Heiliger Michael über dem Koblenzer Tor (unten)

Die Michaelskapelle wurde nun neu gebaut, nämlich genau dort, wo sie heute steht, das haben Quellen aus dem 13. Jahrhundert festgehalten. 1244 wurde die neu gebaute Kapelle unter dem Erzbischof Konrad von Hochstaden geweiht, etwas später berichtet der Kölner Erzbischof Walram von Jülich (1332–1349), dass die Kapelle Teil der äußeren Befestigungsanlage wurde. Gemäß ihrem Bestimmungszweck als Wehrkirche wurde die Michaelskapelle 1583 in Mitleidenschaft gezogen, als die Godesburg belagert wurde. Protestantische Truppen eroberten die Burg gegen katholische Truppen, indem sie die Burg in die Luft sprengten. Bei den Kämpfen und Sprengungen wurde gleichzeitig die Michaelskapelle zerstört.

Im nächsten Jahrhundert, genau gesagt, 1660, wurde der Reiz der mit Schutt verfüllten Michaelskapelle wieder belebt, als der Kurfürst Joseph Clemens von Bayern diese im pompösen Stil des Barock wieder aufbauen ließ. Bis heute hat sich dieses schöne Erscheinungsbild der Michaelskapelle erhalten. Der kleine und demütige Charakter der Kapelle verschmilzt mit ausschweifenden Verzierungen und Stuckarbeiten im Inneren. Der Heilige Michael thront über dem Altar und an der linken Seitenwand. Reste der Ummauerungen aus dem 13. Jahrhundert formen die Rückseite des Chors.

In der Folgezeit inspirierte der üppige Reiz der kleinen Kapelle den Kölner Kurfürsten, ihn als Hauskirche für einen Ritterorden auszuwählen.
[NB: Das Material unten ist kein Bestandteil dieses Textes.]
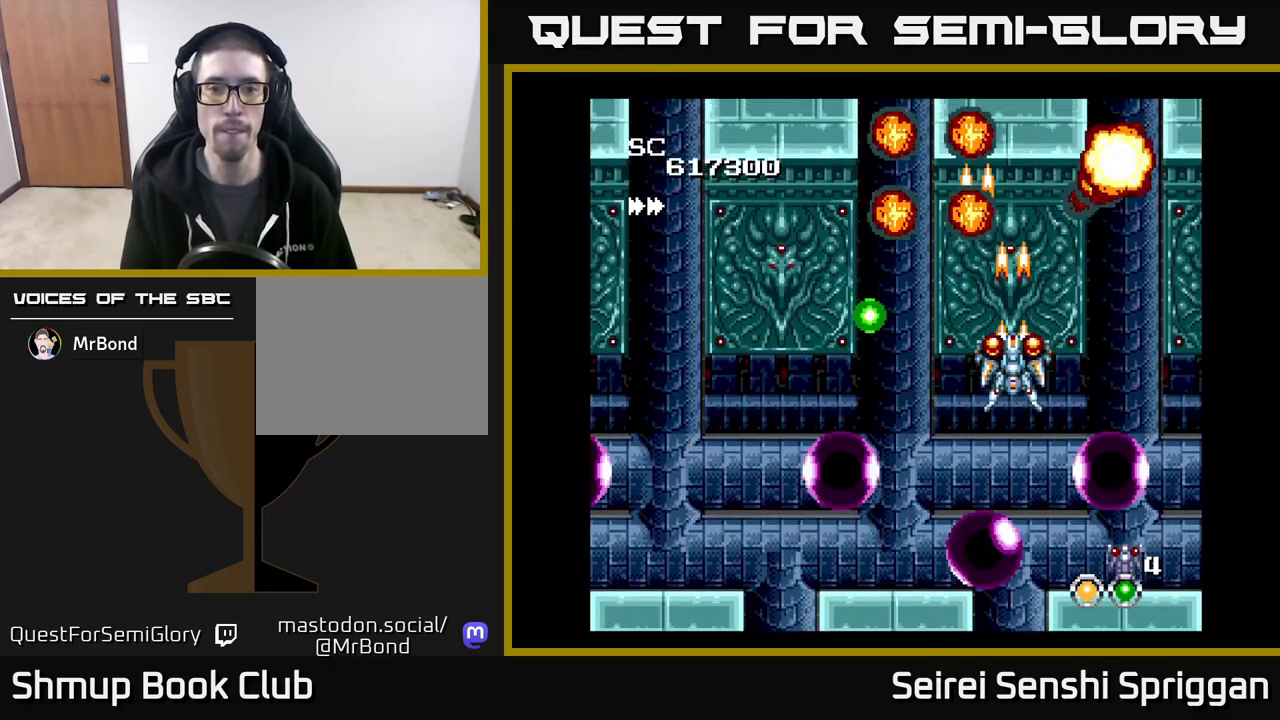
{"buttons": ["X"], "events": [[50, "DPAD_LEFT", "down"], [150, "DPAD_UP", "down"], [250, "DPAD_UP", "up"], [350, "DPAD_DOWN", "down"], [367, "DPAD_LEFT", "up"], [400, "DPAD_RIGHT", "down"], [467, "DPAD_DOWN", "up"], [483, "DPAD_RIGHT", "up"]]}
Das war der Ritterorden zum Heiligen Michael, gegründet 1693, dessen Schwert und dessen Wille zum Kampf Vorbild war für die Ritter, die unter dem Schutz des Erzengels den katholischen Glauben verbreiten und verteidigen wollten. Die Satzung des Ordens schrieb fest, dass jeder eintreten konnte „ohne Unterschied des Standes, der Geburt und der Religion …, wer sich durch Anhänglichkeit, durch Vaterlandsliebe und durch ausgezeichnet nützliches Wirken irgend einer Art die besondere Zufriedenheit des Königs erworben hat“. Die Wirklichkeit sah freilich anders aus, denn der Ritterorden war ein exklusiver Kreis, vornehmlich aus Adligen bestehend.

Als den Rittern die Räumlichkeiten der putzigen Kapelle zu klein wurden, zogen sie um. 1757 war das Kurfürstliche Schloss um das Koblenzer Tor erweitert worden, und der große Saal im mittleren Geschoss über der Durchfahrt bot ausreichend Platz. Das Koblenzer Tor wurde anfangs auch als „Michaelstor“ bezeichnet, und über der umlaufenden Balustrade schwingt der vergoldete Michael auch heute sein Schwert und breitet seine Flügel aus.

Koblenzer Tor mit dem Heiligen Michael (oben), Baustelle auf dem Michaelsplatz (unten)

Seine Persönlichkeit strahlt Größe aus. Großen Schlachten ist er voraus gezogen, sein Schwert hat so manchen Sieg ausgefochten. Der Heilige Michael hat Könige angeführt, so Otto I., der Jahrzehnte nach der Schlacht auf dem Lechfeld in Rom zum Kaiser des Heiligen römischen Reiches deutscher Nation gekrönt wurde. Die Michaelskapelle unterhalb der Godesburg strahlt dieselbe Größe aus, in der Enge des Raumes, überquellend in den Verzierungen des Barock.

Doch an einem Ort ist sein Name ein Fehlgriff. Der Michaelsplatz, einer der häßlichsten Plätze in der Stadt, ist nach ihm benannt worden. Seine Größe soll dafür herhalten, die Fehlplanungen in der Stadtplanung wieder zurecht zu rücken. Die Einöde und Eintönigkeit in der Stadtmitte sind eines Heiligen von seinem solchen Format unwürdig. Eine Baustelle soll nun alles ändern. Das ist eine architektonische Unmöglichkeit, den platten, einfallslosen, gleichmachenden Baustil aufzuhübschen.